Description:
Flexera One - IT Asset Management – NDI Inventory Data delayed
Timeframe:
May 2nd, 2024, at 5:50 PM PDT to May 6th ,2024, at 4:25 PM PDT
Incident Summary
On Thursday, May 2nd at 5:50 PM PDT, we encountered a recurrence of a known issue with delays in processing NDI inventory files uploaded to the IT Asset Management platform in the NA region. This issue could have potentially affected multiple organizations by delaying updates to their inventory records.
Upon identifying the issue, our technical teams quickly took action to restore normal operations. They pinpointed a traffic bottleneck caused by a significant amount of data from one tenant and re-routed this data by 6:14 PM PDT, which improved NDI processing speed. The teams continued to monitor the backlog closely and noticed significant improvement by early morning on May 4th. At 2:26 AM, they observed a substantial reduction in the backlog, with it reduced by half by 5:47 AM. By 5:17 PM that day, the backlog was confirmed to be half of what it was.
By May 6th at 1:21 PM PDT, the backlog was fully resolved, except for the high-traffic tenant which had already been moved to separate nodes. With the backlog under control, the team decided to remove the traffic segregation and reintegrate the tenant, while extending monitoring to detect any potential degradation in processing and new backlog generation.
However, on May 6th at 8:13 AM PDT, the team noticed slowness in NDI file processing for a few tenants and began investigating. They temporarily increased the number of nodes to boost processing speed and kept the services under observation. Throughout the incident, the teams continued to make additional improvements, including disabling non-urgent tasks to prevent bottlenecks and making further adjustments to inventory resources. They also conducted manual interventions, such as further segregating traffic from customers in the following days, to clear backlog queues promptly.

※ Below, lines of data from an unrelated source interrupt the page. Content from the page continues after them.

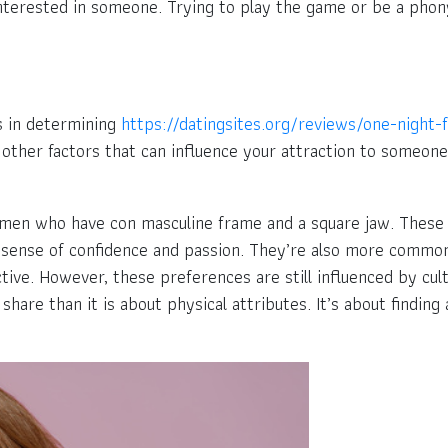
interested in someone. Trying to play the game or be a phony
s in determining
https://datingsites.org/reviews/one-night-
other factors that can influence your attraction to someone, 
en who have con masculine frame and a square jaw. These fe
 sense of confidence and passion. They’re also more common
ive. However, these preferences are still influenced by cult
share than it is about physical attributes. It’s about findin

By 4:25 PM PDT, the teams confirmed that backlog processing was at an acceptable level, and further improvement was noted by 5:14 PM. As part of the remediation actions, concurrency settings were adjusted to reduce the likelihood of server blockages by individual tenants. Following extended monitoring, successful health checks and confirmation from the technical teams, the incident was declared as resolved on May 6th at 5:45 PM PDT with a normal amount of NDI backlog pending processing.
Further analysis revealed that traffic congestion led to processing bottlenecks on the IT Asset Management platform in the NA region, causing delays in NDI inventory file processing. The majority of occurrences were traced back to a single tenant, with potential exacerbation by other tenants sharing the same database. The technical teams have devised an action plan for a permanent fix, and further actions are being tracked under a high-priority problem record.
Root Cause
Primary root cause:
Traffic congestion leading to processing bottlenecks on the IT Asset Management platform in the NA region, resulting in delays in processing NDI inventory files.
Contributing factors:
Majority of occurrences traced back to a single tenant, potentially exacerbated by other tenants sharing the same database.
Remediation Actions
· Traffic Segregation Initiative: Implementing traffic segregation to isolate inventory nodes and accelerate processing.

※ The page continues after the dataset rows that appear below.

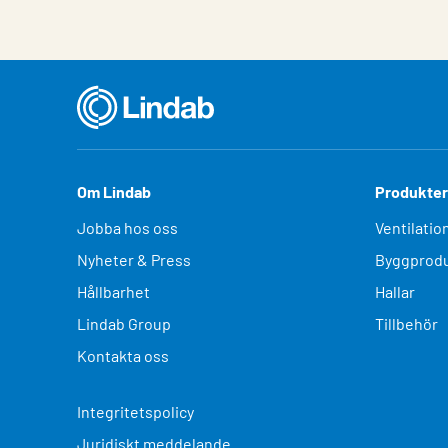
Om Lindab
Produkter
Jobba hos oss
Ventilatio
Nyheter & Press
Byggprodu
Hållbarhet
Hallar
Lindab Group
Tillbehör
Kontakta oss
Integritetspolicy
Juridiskt meddelande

· Inventory Resource Scaling: Scaling up inventory resources to expedite data processing.
· Task Prioritization: Disabling non-urgent tasks to alleviate bottlenecks.

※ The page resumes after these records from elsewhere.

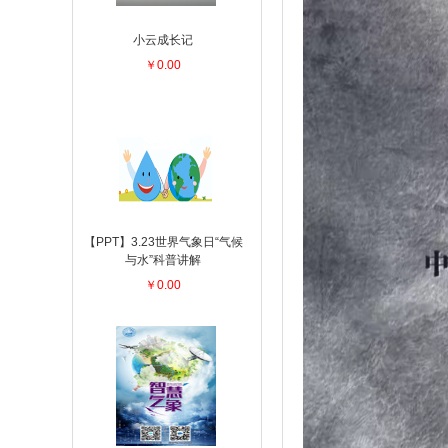
小云成长记
￥0.00
【PPT】3.23世界气象日“气候
与水”科普讲解
￥0.00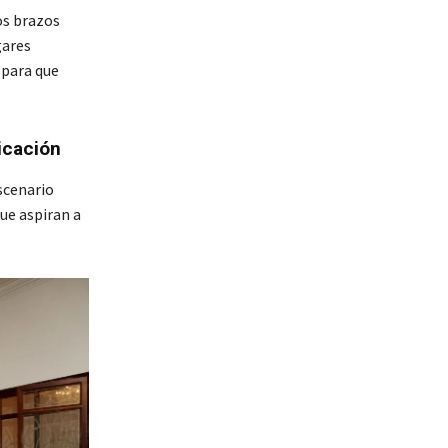
os brazos
gares
 para que
icación
escenario
ue aspiran a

· Manual Intervention: Conducting manual interventions, such as further segregating traffic from tenants to promptly clear backlog queues.
· Continuous Monitoring and Adjustment: Continued monitoring and adjustments to ensure optimal processing efficiency.
Future Preventative Measures
Problem Record Establishment: A problem record has been opened to track the progress of both short and long-term measures, facilitating ongoing monitoring and improvement of system performance and reliability.
Short Term Measures:
· Queue System Implementation: Deploying a queue system per tenant to prevent blocking between tenants and mitigate processing delays.
· Concurrency Setting Adjustment: Modified concurrency settings to reduce the server's vulnerability to blockages caused by a single source, enhancing overall system stability.
· Monitoring Enhancement: Strengthening monitoring capabilities to swiftly detect and address any emerging issues, ensuring proactive management of potential bottlenecks.
Long Term Plan:
UDI-ITAM Tenant-Specific Inventory Ingestion Pipeline Implementation: Scheduled for Q3 of this year, this initiative involves the development and deployment of a dedicated inventory ingestion pipeline for each tenant, enhancing system efficiency and resilience to prevent future incidents.